Nasher Museum Of Art

by | 03. Aug 2012

Cultural | Feature

Rafael Viñoly
Nasher Museum of Art
Duke University
Durham, North Carolina

Photo: Brad Feinknopf


The museum is composed as a series of five pavilions, each containing a specific component of the building program.

One is designed for the permanent collection, two for temporary exhibitions, one for the auditorium for classes and community use, and one for support services such as classrooms, and administrative offices.
A large formal lobby, with an adjoining café, is connected by terraces to the landscape.


Photo: Brad Feinknopf


Our design seeks to heighten the relationship between the built form and the natural features of the site, reinforcing our conception of the museum not as a single object within the landscape, but rather as pure geometric boxes drawing the landscape into the interior via their placement and forming a viewing corridor.
/Rafael Viñoly

Photo: Brad Feinknopf


The pavilions, monolithic forms with limited fenestration, are made of humble materials in earth tones that refer to the “Duke Stone,” a warm, locally quarried stone commonly used in the older buildings on campus.


Photo: Brad Feinknopf


Their placement of the pavilions, in a loose radial pattern, near the top of a gentle slope that characterizes the site, defines an irregular, pentagonal central courtyard, which is covered by a light canopy of glass and steel, and serves as the museum’s lobby and sculpture gallery.

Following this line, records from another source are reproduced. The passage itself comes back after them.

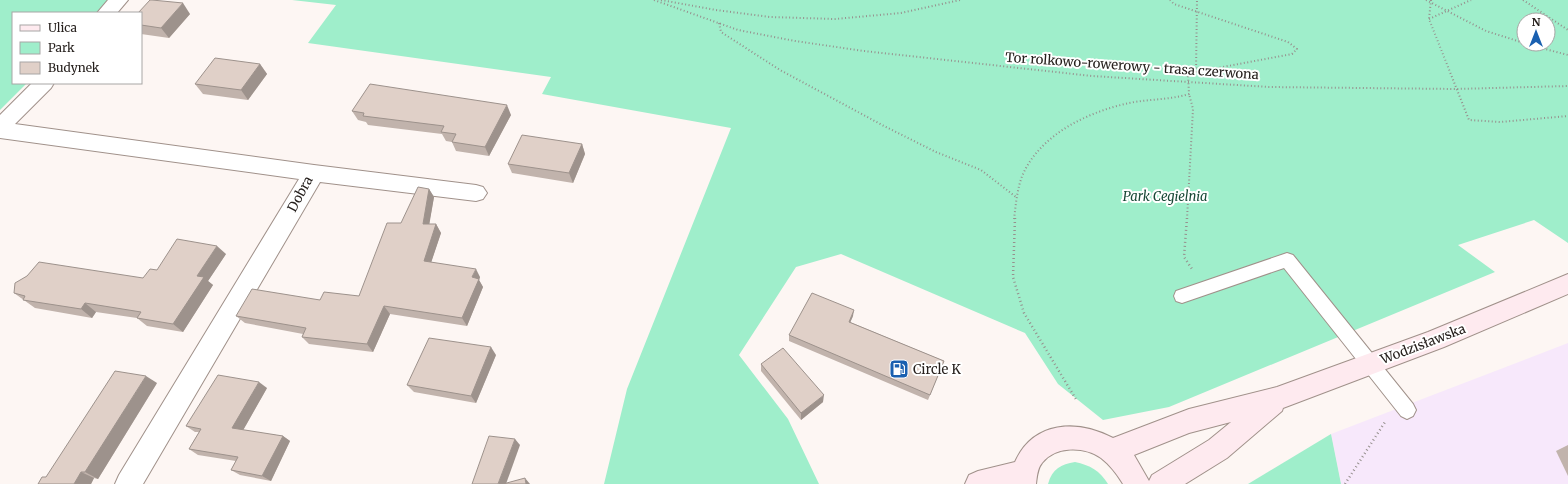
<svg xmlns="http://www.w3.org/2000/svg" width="1568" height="484" viewBox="0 0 1568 484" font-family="Merriweather,serif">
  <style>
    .commercial { fill: #f7e8fb }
    .green { fill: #9feecb; fill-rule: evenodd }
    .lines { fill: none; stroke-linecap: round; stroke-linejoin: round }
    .lane-casing { stroke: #a0918a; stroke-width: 2 }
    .street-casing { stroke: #a0918a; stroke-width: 2 }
    .secondary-casing { stroke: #a0918a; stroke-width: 2 }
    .path-far1 { stroke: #96908d; stroke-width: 2; stroke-dasharray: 1 2.5; stroke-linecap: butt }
    .path { stroke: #96908d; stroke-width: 2.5; stroke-dasharray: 1 3; stroke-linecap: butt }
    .lane { fill: #fff; fill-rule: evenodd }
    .street { fill: #fff; fill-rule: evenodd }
    .secondary { fill: #feeaef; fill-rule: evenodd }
    .wall { fill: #c1b3ac }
    .shaded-wall { fill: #9d928c }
    .building { fill: #e0d0c8; stroke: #9d928c }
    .labels { text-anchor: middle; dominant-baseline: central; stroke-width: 4; stroke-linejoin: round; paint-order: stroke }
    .street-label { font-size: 13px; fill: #26201d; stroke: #fff }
    .park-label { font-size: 13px; font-style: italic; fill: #194937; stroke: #fff }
    .poi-label { font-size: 13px; fill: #26201d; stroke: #fff; text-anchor: start }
  </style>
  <rect width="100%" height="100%" fill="#fdf6f3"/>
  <polygon class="commercial" points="1568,343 1568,484 1341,484 1331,434"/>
  <g class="green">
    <polygon points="0,0 108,0 96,13 13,13 13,83 27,83 0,110"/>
    <path d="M292 0H1568V243L1534 220 1458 245 1495 272 1169 407 1103 420 1058 384 1025 333 841 254 796 267 739 355 788 419 819 484H604L627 389 731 128 542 94 551 77 308 43 336 5ZM1524 20H1548V44H1524Z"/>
    <polygon points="1331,434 1341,484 1248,484"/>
    <path d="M1075 462C1090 465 1100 471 1108 484H1048C1052 469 1061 464 1075 462Z"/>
  </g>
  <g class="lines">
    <g class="lane-casing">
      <polygon id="lane" points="1287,253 1293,255 1413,404 1416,410 1413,416 1407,419 1401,416 1284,268 1182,303 1176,301 1174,296 1176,291"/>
    </g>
    <g class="street-casing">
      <g id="street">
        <polygon points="108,0 128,0 117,13 97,13"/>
        <polygon points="32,83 54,83 51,88 15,124 314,165 476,185 483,187 487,193 483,199 476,201 320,182 143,484 115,484 119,475 299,179 0,138 0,115"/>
      </g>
    </g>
    <g class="secondary-casing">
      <path id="secondary" d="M1568 274V294L1444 347 1283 408 1282 411 1227 458 1185 484H1123C1117 474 1110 465 1101 458 1084 446 1055 446 1042 463 1037 469 1037 477 1036 484H965L969 475 978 471 1015 462C1033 421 1077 419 1113 438L1189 409 1277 387 1428 332ZM1231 422 1209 440 1152 475 1149 481 1134 455 1189 433Z"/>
    </g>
    <g class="path-far1">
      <polyline points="654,0 738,30 795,41 864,51 1092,76 1269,87 1456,89 1568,86"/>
      <polyline points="661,0 716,10 770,17 835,19 901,13 960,0"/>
      <polyline points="1426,0 1486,31 1524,43"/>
      <polyline points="1431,0 1429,19 1469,120 1500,122 1568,116"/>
      <polyline points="1523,0 1568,30"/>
      <polyline points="1429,19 1471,0"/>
      <polyline points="719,23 721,32 780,70 884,126 936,152 981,170 1016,197"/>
      <polyline points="1526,44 1568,55"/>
      <polyline points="1196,72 1197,0"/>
      <path d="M1014 219C1016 204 1017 188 1023 174 1041 134 1088 112 1129 103 1149 99 1169 100 1189 94L1188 75 1196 72 1292 54 1297 49 1288 42 1174 4 1170 0"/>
      <polyline points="1187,219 1193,109 1189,94"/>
    </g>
    <g class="path">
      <polyline points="1015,218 1013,277 1024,313 1077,401"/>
      <polyline points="1187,218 1184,257 1192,269"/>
      <polyline points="1345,484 1385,422"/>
    </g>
    <use href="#lane" class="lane"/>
    <use href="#street" class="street"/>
    <use href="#secondary" class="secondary"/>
  </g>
  <g class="wall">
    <polygon points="141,13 190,14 169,38 141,34"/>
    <polygon points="260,64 267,74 248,100 203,94 195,84"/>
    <polygon points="352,111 511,115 489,156 456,151 452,142 446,141 442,134 368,125 366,122 358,120"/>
    <polygon points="582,144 585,154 573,183 512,173 508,164"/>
    <polygon points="429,189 434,197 429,224 436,224 441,233 431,262 480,277 479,280 483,287 467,326 390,314 373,352 309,344 302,337 303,334 245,323 236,316 320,300 359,296"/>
    <polygon points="226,254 208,281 213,285 183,332 147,326 137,318 96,312 92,318 35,308 14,293 143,278 157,270"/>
    <polygon points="853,316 850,322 944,361 928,400 789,341 789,335"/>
    <polygon points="496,355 476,403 414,392 407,385"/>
    <polygon points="761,364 823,402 801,420 761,371"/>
    <polygon points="157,383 98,479 94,478 91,484 38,484"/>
    <polygon points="267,388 243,430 283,436 290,441 271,481 240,475 231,470 236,461 198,455 189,449 199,432 195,432 186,426"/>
    <polygon points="1568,445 1568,476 1556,451"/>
  </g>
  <g class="shaded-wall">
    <polygon points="183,3 190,14 169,38 161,28"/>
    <polygon points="260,64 267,74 248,100 241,90"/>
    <polygon points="507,105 511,115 489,156 485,147"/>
    <polygon points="582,144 585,154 573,183 569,173"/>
    <polygon points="429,189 434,197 428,232 423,224"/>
    <polygon points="436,224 441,233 429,269 424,261"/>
    <polygon points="217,246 226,254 208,281 213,285 183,332 173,324 197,276"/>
    <polygon points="476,269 480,277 479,280 483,287 467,326 462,318 472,277"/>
    <polygon points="85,303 96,312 92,318 81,309"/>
    <polygon points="384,306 390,314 373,352 367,344"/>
    <polygon points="854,310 853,316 848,328 849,322"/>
    <polygon points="491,347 496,355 476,403 471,396"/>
    <polygon points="146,376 157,383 98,479 85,472"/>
    <polygon points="259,382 267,388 241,434 232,428"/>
    <polygon points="824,395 823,402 801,420 801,413"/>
    <polygon points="283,436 290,441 271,481 262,476"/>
    <polygon points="515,439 520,445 506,484 498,484"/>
    <polygon points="81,472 94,478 91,484 74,484"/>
    <polygon points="525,478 530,484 526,484"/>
  </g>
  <g class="building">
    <polygon points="150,0 152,0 183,3 161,28 141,25 141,13 138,13"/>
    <polygon points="215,58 260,64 241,90 195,84"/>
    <polygon points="370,84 507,105 485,147 452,142 456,134 441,132 444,126 363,116 364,113 352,111"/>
    <polygon points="522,135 582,144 569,173 508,164"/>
    <polygon points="418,187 429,189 423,224 436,224 424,261 476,269 472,277 479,279 462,318 384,306 367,344 302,337 306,328 236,316 252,289 320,300 324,292 359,296 387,223 401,223"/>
    <polygon points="177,239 217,246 197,276 204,277 173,324 137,318 141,312 85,303 81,309 23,300 25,296 14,293 15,283 27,276 39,262 143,278 150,269 157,270"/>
    <polygon points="812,293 854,310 849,322 944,361 930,395 789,335"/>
    <polygon points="429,338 491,347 471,396 407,385"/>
    <polygon points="783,348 824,395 801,413 761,364"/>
    <polygon points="115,371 146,376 85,472 81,472 74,484 38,484 42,477 46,477"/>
    <polygon points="218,375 259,382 232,428 283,436 262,476 231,470 238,457 189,449 201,429 186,426"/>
    <polygon points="489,436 515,439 498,484 472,484"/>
    <polygon points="525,478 526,484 503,484"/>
  </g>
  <defs>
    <g id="fuel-square" transform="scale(1)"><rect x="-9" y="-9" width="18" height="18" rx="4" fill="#1a60b0" stroke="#fff"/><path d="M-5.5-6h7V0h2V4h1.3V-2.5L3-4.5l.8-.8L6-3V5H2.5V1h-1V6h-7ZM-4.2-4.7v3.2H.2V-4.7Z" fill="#fff"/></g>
  </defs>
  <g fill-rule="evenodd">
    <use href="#fuel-square" x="899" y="369"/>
  </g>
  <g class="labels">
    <g class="street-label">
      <text transform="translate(1132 66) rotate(4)">Tor rolkowo-rowerowy - trasa czerwona</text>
      <text transform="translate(300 194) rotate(-62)">Dobra</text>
      <text transform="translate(1423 344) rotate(-21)">Wodzisławska</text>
    </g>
    <g class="park-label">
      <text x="1165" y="196">Park Cegielnia</text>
    </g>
    <g class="poi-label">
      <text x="913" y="369">Circle K</text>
    </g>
  </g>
  <rect x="12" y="12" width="130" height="72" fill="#ffffff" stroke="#a8a6a5"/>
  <rect x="20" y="25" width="20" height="6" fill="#feeaef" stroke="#a8a6a5"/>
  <text x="48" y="32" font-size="12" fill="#26201d">Ulica</text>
  <rect x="20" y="42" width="20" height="12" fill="#9feecb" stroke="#a8a6a5"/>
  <text x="48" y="52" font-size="12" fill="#26201d">Park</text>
  <rect x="20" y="62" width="20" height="12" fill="#e0d0c8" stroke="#a8a6a5"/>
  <text x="48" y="72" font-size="12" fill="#26201d">Budynek</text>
  <g transform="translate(1536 32)"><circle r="19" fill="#ffffff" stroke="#a8a6a5"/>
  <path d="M0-3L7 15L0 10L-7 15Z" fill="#1a60b0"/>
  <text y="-6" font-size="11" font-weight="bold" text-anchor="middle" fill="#26201d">N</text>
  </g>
</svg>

Views to the exterior are provided from this atrium space through full-height openings between the pavilions.


Photo: Brad Feinknopf



Photo: Brad Feinknopf


To further blur the division between interior and exterior, the floor surface of the lobby is extended beyond its perimeter to define the exterior entry terraces and the independent café terrace.

Visitors are meant to move from one pavilion to the next as if through an architecturally abstracted version of the natural landscape.


Photo: Brad Feinknopf



Photo: Brad Feinknopf


The design also addresses the issue of future expansion and provides a clear plan for accommodating growth within the initial design concept.

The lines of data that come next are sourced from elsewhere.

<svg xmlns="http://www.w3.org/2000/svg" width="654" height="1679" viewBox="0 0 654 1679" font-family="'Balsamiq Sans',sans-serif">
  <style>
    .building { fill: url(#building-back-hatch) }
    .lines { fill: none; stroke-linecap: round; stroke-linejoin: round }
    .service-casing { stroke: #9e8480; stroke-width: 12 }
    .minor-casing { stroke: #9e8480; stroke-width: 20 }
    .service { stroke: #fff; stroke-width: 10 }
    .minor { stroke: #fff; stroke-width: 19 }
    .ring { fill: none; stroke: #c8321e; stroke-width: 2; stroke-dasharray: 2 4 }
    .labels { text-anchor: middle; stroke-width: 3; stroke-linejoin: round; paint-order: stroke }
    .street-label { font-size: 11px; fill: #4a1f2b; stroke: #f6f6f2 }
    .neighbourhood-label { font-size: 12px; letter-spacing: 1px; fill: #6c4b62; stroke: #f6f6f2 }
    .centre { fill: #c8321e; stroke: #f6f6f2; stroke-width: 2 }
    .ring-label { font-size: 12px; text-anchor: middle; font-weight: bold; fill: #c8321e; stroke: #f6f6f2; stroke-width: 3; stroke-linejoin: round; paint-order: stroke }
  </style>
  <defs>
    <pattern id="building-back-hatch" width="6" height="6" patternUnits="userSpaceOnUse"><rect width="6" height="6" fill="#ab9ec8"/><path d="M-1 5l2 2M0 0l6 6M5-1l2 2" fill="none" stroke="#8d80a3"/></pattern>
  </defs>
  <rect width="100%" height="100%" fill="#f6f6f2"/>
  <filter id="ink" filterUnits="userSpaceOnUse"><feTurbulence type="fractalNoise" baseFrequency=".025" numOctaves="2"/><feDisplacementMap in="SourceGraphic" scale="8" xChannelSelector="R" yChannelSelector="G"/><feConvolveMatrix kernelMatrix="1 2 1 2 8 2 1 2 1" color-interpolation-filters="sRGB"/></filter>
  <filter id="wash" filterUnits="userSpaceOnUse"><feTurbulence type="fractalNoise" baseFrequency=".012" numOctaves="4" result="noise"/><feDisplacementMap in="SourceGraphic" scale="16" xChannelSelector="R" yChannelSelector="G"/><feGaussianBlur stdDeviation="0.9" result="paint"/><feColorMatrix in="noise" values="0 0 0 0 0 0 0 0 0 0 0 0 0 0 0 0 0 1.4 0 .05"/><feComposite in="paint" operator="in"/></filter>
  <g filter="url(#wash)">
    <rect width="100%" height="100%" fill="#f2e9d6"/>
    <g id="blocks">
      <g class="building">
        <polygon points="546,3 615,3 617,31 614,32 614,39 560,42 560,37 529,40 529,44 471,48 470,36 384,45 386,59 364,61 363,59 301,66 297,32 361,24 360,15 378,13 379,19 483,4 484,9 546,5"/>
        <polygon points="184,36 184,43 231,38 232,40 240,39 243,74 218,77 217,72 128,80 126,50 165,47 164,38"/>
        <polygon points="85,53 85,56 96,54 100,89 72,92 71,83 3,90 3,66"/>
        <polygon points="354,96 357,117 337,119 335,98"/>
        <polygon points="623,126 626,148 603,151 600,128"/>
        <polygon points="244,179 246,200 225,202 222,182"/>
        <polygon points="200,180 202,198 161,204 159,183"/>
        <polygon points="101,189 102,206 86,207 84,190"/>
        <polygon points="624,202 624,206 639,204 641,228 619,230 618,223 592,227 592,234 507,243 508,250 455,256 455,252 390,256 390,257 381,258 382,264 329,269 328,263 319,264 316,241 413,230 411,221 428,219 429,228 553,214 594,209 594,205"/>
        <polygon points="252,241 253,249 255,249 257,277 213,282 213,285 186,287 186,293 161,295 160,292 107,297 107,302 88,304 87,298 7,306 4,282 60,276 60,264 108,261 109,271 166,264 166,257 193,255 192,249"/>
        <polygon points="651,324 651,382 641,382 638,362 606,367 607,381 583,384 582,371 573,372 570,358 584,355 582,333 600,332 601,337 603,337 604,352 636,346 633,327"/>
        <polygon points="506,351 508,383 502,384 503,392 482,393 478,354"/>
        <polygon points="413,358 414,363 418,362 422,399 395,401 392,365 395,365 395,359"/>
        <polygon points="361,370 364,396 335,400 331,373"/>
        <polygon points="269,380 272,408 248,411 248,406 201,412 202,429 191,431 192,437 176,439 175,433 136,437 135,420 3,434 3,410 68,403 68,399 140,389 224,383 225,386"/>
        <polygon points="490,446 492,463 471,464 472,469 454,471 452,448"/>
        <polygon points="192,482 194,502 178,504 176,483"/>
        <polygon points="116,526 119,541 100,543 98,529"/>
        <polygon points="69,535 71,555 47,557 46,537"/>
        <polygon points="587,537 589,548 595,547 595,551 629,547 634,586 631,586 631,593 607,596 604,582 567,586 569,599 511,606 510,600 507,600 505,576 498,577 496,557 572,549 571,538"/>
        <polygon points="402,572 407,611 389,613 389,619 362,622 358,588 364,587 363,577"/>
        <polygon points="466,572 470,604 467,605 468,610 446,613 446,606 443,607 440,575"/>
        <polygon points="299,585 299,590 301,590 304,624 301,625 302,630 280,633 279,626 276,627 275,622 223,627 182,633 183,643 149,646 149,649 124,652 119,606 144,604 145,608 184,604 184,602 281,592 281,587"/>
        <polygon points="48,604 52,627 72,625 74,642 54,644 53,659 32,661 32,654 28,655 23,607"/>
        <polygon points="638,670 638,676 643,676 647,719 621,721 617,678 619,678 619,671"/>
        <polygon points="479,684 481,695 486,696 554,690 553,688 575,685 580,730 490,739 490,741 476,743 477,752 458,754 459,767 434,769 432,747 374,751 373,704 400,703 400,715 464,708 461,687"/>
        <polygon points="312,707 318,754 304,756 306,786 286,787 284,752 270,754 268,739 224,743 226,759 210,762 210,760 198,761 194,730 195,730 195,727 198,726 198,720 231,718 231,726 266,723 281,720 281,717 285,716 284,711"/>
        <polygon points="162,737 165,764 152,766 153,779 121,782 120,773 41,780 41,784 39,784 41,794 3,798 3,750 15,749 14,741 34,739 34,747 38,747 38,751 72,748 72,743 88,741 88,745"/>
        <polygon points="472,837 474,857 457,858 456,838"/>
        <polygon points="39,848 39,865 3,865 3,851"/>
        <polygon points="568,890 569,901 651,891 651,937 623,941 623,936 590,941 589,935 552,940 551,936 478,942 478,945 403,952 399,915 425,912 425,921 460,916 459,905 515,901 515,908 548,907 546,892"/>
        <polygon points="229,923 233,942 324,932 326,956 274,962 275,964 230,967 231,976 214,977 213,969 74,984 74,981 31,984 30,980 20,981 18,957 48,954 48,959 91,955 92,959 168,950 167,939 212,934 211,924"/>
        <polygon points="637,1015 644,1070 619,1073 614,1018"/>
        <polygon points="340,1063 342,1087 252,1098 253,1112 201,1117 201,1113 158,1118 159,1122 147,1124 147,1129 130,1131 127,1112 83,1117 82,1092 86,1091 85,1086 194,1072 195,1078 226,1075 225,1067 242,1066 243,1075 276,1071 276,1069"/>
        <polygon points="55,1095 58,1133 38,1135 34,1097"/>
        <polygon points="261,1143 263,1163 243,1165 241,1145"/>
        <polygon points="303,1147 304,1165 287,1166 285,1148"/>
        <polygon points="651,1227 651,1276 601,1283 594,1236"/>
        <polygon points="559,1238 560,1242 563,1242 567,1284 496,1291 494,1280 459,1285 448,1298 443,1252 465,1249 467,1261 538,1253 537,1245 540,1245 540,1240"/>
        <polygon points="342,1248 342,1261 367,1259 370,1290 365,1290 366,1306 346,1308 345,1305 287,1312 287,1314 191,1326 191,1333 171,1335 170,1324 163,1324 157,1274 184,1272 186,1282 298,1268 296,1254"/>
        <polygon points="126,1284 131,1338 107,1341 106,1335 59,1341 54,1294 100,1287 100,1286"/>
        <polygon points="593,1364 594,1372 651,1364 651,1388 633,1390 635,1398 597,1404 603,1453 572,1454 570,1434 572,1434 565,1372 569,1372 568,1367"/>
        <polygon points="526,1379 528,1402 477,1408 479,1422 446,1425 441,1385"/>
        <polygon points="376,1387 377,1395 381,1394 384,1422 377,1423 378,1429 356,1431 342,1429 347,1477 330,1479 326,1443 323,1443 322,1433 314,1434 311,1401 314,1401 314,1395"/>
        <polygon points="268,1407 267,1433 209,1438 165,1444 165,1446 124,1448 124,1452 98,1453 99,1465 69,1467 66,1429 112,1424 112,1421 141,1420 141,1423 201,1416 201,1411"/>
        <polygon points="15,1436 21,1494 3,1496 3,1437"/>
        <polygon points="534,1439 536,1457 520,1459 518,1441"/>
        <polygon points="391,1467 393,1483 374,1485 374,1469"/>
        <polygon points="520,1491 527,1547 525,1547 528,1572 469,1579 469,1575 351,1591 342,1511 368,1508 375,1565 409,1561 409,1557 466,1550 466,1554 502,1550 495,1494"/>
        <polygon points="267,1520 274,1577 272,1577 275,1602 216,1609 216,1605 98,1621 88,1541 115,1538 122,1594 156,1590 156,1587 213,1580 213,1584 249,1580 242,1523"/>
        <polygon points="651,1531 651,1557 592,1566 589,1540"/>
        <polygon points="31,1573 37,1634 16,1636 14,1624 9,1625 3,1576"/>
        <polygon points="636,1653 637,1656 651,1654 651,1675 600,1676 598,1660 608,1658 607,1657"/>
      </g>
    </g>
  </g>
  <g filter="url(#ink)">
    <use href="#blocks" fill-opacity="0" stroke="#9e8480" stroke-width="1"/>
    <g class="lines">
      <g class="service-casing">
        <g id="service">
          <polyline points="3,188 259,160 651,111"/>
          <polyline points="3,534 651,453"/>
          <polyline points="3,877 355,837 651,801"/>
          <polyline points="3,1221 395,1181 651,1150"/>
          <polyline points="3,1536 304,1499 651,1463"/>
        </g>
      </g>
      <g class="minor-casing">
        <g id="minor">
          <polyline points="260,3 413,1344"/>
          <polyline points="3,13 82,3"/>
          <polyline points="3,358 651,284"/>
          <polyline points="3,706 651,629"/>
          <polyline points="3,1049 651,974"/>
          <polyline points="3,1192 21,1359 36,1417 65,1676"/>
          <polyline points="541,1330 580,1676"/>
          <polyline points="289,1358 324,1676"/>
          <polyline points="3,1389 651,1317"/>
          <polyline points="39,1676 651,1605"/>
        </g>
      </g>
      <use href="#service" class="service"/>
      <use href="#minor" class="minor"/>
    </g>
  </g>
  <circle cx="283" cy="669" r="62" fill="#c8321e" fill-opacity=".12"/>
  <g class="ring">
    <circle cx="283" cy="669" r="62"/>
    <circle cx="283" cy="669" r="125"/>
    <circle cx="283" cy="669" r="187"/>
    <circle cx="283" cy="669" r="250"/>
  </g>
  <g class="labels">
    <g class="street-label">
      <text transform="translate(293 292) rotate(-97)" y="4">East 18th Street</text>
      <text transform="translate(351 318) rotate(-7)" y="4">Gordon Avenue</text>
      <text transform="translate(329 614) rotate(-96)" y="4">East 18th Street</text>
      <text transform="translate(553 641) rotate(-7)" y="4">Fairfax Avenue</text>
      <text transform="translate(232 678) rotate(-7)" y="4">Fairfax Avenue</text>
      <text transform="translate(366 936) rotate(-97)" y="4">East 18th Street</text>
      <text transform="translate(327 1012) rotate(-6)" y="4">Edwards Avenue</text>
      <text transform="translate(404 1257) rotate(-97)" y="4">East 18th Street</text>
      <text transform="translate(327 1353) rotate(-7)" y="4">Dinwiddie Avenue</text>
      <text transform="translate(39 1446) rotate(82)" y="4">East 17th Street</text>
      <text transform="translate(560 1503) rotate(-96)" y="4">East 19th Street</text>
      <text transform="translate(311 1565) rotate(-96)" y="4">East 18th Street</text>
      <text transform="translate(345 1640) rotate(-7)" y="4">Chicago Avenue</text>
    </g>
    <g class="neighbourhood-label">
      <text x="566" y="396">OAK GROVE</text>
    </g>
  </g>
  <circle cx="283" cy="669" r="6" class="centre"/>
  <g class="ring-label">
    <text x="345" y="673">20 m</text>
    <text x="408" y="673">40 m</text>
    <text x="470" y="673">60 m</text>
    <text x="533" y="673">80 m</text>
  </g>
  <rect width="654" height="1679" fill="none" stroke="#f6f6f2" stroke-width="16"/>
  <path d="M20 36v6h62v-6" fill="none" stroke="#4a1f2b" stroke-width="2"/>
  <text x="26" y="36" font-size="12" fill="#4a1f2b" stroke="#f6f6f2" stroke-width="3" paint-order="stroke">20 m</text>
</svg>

Drawing courtesy Rafael Viñoly ArchitectsSite Plan


Drawing courtesy Rafael Viñoly ArchitectsPlan



Drawing courtesy Rafael Viñoly ArchitectsElevation

The Nasher Museum, inaugurated on Oct. 2, 2005, will house the permanent collection of the Duke University Museum of Art and will provide high quality spaces for the presentation of a wide range of temporary exhibitions.